US magistrates to help adjudicate major commercial cases in Abu Dhabi
DUBAI - Abu Dhabi has announced the unprecedented appointment of US judges Oran Whiting and Collene Mary O'Toole to Abu Dhabi Commercial Courts.
WAM, the United Arab Emirates’ official news agency, citing the Abu Dhabi Judicial Department, said the judges will work in the full chamber of the Commercial Court of First Instance to hear disputes where values in dispute exceed 1 million UAE dirhams ($272,220).
The appointments are based on provisions of the Civil Procedures Law of 2017, permitting mixed chambers with foreign experts to be formed to make decisions in full lawsuits.
Counsellor Youssef Saeed al-Abri, under-secretary of Abu Dhabi Judicial Department), called the move “unprecedented” and said the decision “was aimed at establishing the standing of the judicial system of Abu Dhabi emirate as per the international courts where English language is spoken and work towards providing a developed and flexible judicial environment for settling the commercial disputes faced by the foreign investors.”
“This helps in the development of the judicial facility in the Emirate in accordance with the ‘Tomorrow 2021’ plan,” he added. This plan was introduced last September.
Abri said the appointments reflect the interest of the Judicial Department in seeking the help of the best judges and judicial experts internationally to fulfil requirements of international and regional establishments, which plan to practice in Abu Dhabi.
Whiting and O'Toole have considerable academic, legal and legislative experience.
Whiting worked as a judge in Illinois and in commercial arbitration. He was a partner in the Baker and McKenzie International Law Firm. He taught law at Chicago University and also held the position of legal consultant in the Illinois state legislature.
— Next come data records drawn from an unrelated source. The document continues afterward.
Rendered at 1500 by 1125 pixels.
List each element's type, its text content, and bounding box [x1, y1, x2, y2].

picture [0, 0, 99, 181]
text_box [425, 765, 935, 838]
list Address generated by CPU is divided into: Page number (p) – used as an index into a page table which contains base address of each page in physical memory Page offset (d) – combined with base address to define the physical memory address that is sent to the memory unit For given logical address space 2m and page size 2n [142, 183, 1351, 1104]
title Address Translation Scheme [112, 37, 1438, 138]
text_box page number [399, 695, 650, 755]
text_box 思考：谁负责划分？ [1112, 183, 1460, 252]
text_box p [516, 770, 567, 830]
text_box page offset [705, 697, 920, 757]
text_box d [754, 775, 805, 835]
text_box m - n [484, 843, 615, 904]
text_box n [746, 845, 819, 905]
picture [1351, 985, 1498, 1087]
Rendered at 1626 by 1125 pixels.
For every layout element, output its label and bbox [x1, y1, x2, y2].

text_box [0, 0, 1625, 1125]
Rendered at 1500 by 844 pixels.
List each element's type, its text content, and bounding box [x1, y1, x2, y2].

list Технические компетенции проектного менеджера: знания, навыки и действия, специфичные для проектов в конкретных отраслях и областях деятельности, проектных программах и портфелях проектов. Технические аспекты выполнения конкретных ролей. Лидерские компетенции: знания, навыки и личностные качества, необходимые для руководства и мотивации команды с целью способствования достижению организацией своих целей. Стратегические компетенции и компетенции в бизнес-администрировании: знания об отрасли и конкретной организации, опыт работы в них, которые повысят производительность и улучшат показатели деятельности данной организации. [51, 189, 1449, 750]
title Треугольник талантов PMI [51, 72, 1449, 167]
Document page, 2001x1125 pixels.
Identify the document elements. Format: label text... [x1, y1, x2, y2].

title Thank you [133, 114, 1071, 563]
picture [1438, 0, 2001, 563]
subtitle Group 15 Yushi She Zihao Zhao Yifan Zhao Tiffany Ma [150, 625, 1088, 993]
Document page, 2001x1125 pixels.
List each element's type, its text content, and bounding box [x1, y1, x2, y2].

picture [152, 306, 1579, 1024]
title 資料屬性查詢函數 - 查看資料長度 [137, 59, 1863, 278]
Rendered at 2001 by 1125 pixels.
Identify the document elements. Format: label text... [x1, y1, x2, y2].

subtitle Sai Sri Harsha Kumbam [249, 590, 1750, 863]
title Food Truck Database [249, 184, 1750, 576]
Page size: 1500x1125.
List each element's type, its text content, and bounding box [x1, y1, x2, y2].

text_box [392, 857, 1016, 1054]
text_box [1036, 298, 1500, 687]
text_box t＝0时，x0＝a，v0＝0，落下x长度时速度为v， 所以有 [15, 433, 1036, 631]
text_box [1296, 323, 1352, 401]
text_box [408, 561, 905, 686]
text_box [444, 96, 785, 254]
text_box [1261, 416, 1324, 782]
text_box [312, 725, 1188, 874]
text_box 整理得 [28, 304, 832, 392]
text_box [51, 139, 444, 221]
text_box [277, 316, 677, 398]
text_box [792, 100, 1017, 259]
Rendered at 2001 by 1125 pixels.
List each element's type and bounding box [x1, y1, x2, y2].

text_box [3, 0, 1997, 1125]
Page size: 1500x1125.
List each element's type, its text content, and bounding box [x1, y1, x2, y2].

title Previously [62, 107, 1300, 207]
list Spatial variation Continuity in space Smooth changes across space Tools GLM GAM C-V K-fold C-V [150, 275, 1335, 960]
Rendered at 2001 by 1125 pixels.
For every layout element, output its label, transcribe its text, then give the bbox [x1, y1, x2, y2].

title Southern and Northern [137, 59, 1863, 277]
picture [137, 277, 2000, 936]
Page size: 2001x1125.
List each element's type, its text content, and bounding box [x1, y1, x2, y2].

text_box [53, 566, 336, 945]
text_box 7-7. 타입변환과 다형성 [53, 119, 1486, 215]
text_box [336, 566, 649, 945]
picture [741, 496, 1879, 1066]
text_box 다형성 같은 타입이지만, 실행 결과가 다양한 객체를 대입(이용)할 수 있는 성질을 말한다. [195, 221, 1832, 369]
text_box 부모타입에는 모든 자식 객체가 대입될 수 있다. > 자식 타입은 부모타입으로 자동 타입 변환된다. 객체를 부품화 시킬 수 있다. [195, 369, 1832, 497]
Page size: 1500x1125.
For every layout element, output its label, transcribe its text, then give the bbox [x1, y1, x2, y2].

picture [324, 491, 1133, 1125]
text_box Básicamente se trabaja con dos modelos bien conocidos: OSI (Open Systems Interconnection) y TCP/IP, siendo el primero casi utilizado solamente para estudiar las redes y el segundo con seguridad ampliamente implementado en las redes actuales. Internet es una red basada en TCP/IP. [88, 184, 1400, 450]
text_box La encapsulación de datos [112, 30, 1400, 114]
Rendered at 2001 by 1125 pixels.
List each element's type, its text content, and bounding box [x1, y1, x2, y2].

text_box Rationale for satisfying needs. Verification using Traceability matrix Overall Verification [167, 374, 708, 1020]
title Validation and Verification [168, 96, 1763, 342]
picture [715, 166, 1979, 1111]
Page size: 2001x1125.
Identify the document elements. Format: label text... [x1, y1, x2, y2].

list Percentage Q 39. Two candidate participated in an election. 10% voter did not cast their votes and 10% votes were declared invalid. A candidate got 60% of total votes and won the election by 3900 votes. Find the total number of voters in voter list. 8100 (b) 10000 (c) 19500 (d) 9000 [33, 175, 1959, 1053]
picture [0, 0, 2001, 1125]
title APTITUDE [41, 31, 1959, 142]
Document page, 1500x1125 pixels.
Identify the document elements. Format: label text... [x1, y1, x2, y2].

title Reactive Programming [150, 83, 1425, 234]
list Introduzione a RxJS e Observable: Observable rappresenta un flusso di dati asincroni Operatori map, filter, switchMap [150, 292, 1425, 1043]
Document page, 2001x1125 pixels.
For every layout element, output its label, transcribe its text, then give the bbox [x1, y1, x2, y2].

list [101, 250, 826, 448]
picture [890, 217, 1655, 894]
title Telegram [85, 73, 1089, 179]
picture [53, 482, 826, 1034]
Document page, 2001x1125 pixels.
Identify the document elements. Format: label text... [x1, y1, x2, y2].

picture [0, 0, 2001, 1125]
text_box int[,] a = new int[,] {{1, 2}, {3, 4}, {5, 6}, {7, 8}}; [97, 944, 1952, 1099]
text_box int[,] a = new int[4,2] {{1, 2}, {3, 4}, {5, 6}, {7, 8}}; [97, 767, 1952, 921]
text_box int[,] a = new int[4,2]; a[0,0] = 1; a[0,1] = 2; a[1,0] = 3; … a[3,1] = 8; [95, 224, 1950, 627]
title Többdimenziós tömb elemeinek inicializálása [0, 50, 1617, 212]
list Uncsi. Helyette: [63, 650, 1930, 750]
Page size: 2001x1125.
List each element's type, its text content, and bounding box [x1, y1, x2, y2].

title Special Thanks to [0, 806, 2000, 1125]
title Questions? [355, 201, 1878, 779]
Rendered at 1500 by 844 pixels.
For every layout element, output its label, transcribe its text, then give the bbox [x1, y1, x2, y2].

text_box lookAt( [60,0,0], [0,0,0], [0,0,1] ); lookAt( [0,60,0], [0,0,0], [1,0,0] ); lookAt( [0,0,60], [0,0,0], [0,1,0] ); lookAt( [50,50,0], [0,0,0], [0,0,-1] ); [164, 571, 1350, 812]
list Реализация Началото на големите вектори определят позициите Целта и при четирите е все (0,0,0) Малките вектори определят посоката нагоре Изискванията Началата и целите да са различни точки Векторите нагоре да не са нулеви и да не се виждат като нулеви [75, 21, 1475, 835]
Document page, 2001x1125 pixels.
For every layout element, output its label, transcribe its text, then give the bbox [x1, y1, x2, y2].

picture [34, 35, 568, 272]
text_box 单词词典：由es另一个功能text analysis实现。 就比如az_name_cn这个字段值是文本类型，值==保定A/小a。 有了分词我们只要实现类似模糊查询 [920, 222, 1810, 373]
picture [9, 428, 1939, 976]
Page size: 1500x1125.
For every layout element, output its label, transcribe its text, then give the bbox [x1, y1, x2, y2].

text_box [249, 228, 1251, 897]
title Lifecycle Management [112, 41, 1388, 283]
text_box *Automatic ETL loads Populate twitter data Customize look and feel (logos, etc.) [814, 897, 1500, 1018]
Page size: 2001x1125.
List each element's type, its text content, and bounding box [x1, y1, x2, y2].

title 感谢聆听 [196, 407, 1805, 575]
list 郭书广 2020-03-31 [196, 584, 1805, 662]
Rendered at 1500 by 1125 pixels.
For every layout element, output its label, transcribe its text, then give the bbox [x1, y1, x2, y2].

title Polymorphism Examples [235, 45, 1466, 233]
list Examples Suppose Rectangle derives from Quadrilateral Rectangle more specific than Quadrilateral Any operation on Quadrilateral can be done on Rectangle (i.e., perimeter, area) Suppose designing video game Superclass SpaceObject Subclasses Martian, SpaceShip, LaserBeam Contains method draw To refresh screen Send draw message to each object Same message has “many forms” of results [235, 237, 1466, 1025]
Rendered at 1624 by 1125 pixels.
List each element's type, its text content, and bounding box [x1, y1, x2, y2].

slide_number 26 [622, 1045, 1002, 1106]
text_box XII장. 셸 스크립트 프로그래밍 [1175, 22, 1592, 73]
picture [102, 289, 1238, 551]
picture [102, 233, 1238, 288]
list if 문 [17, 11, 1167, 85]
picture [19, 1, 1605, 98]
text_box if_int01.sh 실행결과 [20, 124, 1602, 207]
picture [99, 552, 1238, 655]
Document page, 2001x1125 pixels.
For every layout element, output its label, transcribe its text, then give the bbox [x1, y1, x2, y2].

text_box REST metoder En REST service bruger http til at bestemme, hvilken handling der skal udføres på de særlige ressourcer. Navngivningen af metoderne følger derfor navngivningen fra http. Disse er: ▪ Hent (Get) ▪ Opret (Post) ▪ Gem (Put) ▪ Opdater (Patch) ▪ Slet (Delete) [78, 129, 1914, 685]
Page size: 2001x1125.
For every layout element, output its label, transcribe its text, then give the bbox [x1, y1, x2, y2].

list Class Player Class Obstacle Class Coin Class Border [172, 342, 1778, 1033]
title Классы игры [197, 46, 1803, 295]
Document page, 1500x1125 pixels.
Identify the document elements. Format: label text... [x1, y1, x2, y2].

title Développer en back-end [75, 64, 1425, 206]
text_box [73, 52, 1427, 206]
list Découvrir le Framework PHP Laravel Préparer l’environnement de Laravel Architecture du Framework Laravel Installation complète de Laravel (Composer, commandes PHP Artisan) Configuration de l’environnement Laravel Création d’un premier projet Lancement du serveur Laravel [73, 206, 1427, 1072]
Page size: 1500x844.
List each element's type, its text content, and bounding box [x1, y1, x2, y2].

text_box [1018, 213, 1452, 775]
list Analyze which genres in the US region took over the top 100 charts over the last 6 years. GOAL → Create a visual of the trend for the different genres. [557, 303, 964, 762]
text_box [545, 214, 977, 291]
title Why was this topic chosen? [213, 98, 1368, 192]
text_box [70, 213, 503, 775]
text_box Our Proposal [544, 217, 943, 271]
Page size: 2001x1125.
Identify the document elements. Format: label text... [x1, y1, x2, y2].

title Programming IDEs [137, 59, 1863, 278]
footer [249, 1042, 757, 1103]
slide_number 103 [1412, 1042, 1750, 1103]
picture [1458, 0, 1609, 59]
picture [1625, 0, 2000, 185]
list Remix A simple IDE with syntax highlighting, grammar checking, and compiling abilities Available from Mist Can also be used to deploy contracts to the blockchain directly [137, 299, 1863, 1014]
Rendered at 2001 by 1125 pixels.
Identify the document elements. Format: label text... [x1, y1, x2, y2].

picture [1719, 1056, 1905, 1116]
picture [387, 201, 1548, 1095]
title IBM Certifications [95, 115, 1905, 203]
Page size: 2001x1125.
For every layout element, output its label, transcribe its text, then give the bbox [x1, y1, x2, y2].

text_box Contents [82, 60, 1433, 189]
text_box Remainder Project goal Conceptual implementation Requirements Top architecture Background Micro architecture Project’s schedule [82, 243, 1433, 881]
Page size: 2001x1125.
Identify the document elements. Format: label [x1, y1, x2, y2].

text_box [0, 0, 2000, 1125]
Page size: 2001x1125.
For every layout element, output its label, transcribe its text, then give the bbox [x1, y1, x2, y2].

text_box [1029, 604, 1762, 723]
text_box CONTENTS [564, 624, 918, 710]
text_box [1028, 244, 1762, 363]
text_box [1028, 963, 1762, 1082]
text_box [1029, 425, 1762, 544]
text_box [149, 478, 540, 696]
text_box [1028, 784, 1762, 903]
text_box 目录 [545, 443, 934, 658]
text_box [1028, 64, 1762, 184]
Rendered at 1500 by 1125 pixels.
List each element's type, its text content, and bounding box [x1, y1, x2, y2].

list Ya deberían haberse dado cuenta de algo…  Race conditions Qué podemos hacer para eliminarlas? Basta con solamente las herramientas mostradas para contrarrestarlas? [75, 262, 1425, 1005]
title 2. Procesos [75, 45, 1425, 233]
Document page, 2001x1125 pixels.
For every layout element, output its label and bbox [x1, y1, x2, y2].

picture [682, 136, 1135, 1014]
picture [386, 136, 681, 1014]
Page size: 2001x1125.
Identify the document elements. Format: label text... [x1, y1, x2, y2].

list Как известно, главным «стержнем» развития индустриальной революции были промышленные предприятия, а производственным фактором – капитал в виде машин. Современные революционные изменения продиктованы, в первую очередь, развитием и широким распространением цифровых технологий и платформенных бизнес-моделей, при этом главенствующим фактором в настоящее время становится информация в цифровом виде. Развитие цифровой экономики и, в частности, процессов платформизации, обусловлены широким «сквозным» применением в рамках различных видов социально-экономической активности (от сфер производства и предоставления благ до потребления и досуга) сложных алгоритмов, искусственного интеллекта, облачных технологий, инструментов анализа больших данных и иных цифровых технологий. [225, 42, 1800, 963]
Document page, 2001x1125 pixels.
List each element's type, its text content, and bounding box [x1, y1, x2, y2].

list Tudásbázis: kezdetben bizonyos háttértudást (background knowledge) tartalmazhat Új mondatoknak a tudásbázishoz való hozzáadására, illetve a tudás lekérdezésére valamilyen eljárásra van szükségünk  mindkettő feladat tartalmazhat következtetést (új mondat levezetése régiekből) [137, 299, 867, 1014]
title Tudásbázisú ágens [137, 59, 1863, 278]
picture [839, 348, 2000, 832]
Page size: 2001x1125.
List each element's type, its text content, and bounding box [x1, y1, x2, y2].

O'Toole was twice elected to the Ohio Court of Appeals. She also taught law at Kent State University in the United States.
The Abu Dhabi Commercial Court was established in May 2008 to cope with the growth of the business sector in the emirate and out of a need for fair, effective and innovative judicial services.
This court is under the general court system and includes minor and major chambers at the first level and an appellate court. It is assisted by a reconciliation committee whose role is to find amicable solutions to disputes.
The court considers peculiarities of commercial litigants and the importance of time factor for businesses.
The Judicial Department last November approved the English language in the courts for the first time in the Middle East.
Stating that the geographic location of the country encourages international companies to set up their regional headquarters in the United Arab Emirates, Marwan bin Jassim al-Sarkal, executive chairman of Sharjah Investment and Development Authority, said: “The country has become a nurturing environment for a majority of sectors, providing added value for [foreign direct investment] FDI through its advanced and updated legislation, infrastructure and smart services, amongst others, that gives investors peace of mind and boosts performance.”
The Dubai International Financial Centre (DIFC) and the Abu Dhabi General Market have their own courts and dispute resolution authorities for entities operating in those zones, where foreign judges apply a fully independent, common law framework to adjudicate civil and commercial disputes.
The DIFC in 2014 established the Dispute Resolution Authority composed of DIFC Courts, the Arbitration Institute and other tribunals or ancillary bodies.
The move is expected to bolster the Emirates’ efforts to make the country more attractive for foreign companies and individuals in investment, business and employment opportunities.
The United Arab Emirates is opening its visa regime and other laws and regulations related to owning property, investing in trade, business or industry.
In 2017, the Emirates’ attracted more than $10 billion in the UN Conference on Trade and Investment. This was in part because of rising cross-border mergers and acquisitions sales and the country’s ambition to double FDI in the next few years.
In 2018, a Foreign Direct Investment Law went into effect, signalling the liberalisation of the Emirates’ foreign ownership restrictions under the country’s Commercial Companies Law, which limits a foreign shareholder to holding no more than 49% of the shares in an onshore UAE company.
The new FDI Law provides a framework for the UAE cabinet to permit foreign shareholders to own up to 100% of companies in certain designated sectors.
Experts consider the introduction of the FDI law a significant development that is likely to increase levels of foreign investment in the United Arab Emirates in line with the government’s efforts to attract foreign investment and diversify the UAE economy.